LBP_cp2 <- takefirst(LBP_cp, id = "sid",
criteria.column = "case.lbp",
criteria = 1)
LBP_cp2[11:14,1:8]
#> sid Baseline.date Date time1 time2 case.lbp case.med case.sc
#> 11 1 2004-07-01 13014 414 455 0 0 0
#> 12 1 2004-07-01 13055 455 517 1 1 0
#> 13 2 2004-07-01 12600 0 11 0 0 0
#> 14 2 2004-07-01 12611 11 53 1 1 1In this form, LBP_cp2 has all rows up to and including
the first time case.lbp is 1 for each subject. From this
point, the data can be supplied to the coxph() function in
survival.
The transitions to count format are done through
long2count(). Only the LBP related values and time itself
vary row-wise. As events, the LBP columns can be counted through the
event argument as demonstrated below.
LBP_count <- long2count(LBPwBaseline, "sid", event = c("case.lbp",
"case.med",
"case.sc",
"case.lt"))
LBP_count[1:5,c(1,20:24)]
#> sid case.lbp.counts case.med.counts case.sc.counts case.lt.counts
#> 1 1 2 1 0 0
#> 112 2 6 2 1 1
#> 223 3 15 2 1 0
#> 334 4 5 0 0 0
#> 412 5 9 0 0 0
#> count.weight
#> 1 18
#> 112 16
#> 223 17
#> 334 18
#> 412 16If looking at the LBP_msm data set with the state
column, the state argument can be used and we can sum all
the LBP variables to count their occurrences over time.

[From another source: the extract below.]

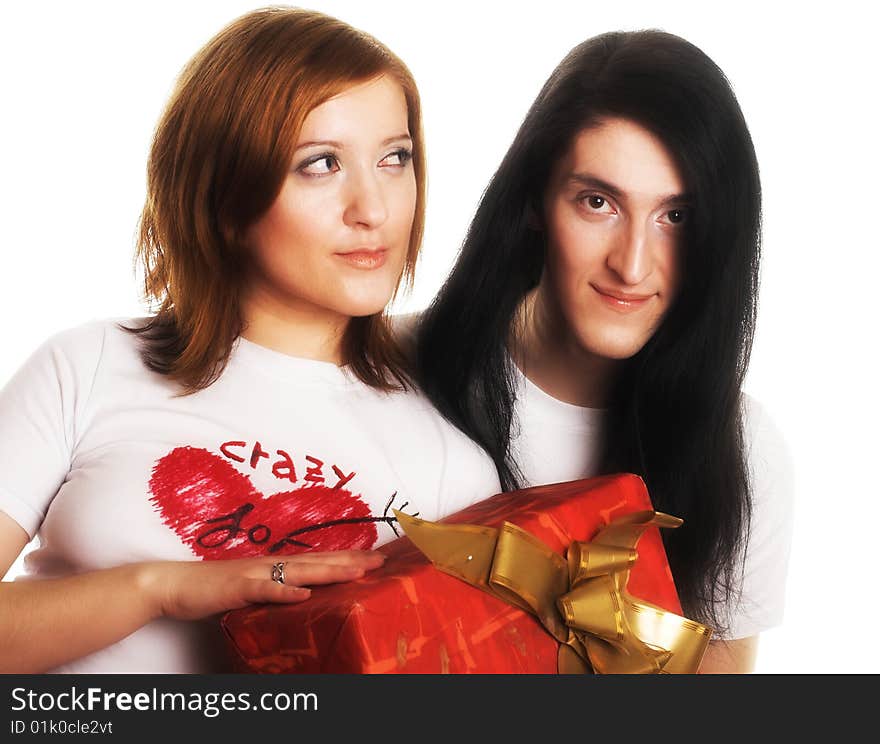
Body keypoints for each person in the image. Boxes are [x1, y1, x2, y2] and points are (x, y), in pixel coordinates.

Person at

LBP_state <- long2count(LBP_msm, "sid", state = "state", FUN = sum)
LBP_state[1:9,c(1,5:8,24:26)]
#> sid case.lbp case.med case.sc case.lt state state.counts count.weight
#> 1 1 2 1 0 0 1 16 18
#> 2 1 2 1 0 0 2 1 18
#> 3 1 2 1 0 0 3 1 18
#> 4 1 2 1 0 0 4 0 18
#> 5 1 2 1 0 0 5 0 18
#> 6 1 2 1 0 0 6 0 18
#> 7 1 2 1 0 0 7 0 18
#> 8 1 2 1 0 0 8 0 18
#> 9 1 2 1 0 0 9 0 18In the case of using the state argument, all 9 states
are counted for each subject. The other LBP columns are summed getting
the total number of occurrences for each column. Either count format
data set should be suitable for some sort of count regression model. The
former might offer a more straightforward approach relating a single
count to covariates of interest. The latter data set might be suitable
with a random effect and a reduced state space. See Ingulli (2020) for an example analysis using
count regression on only the counts of case.lbp.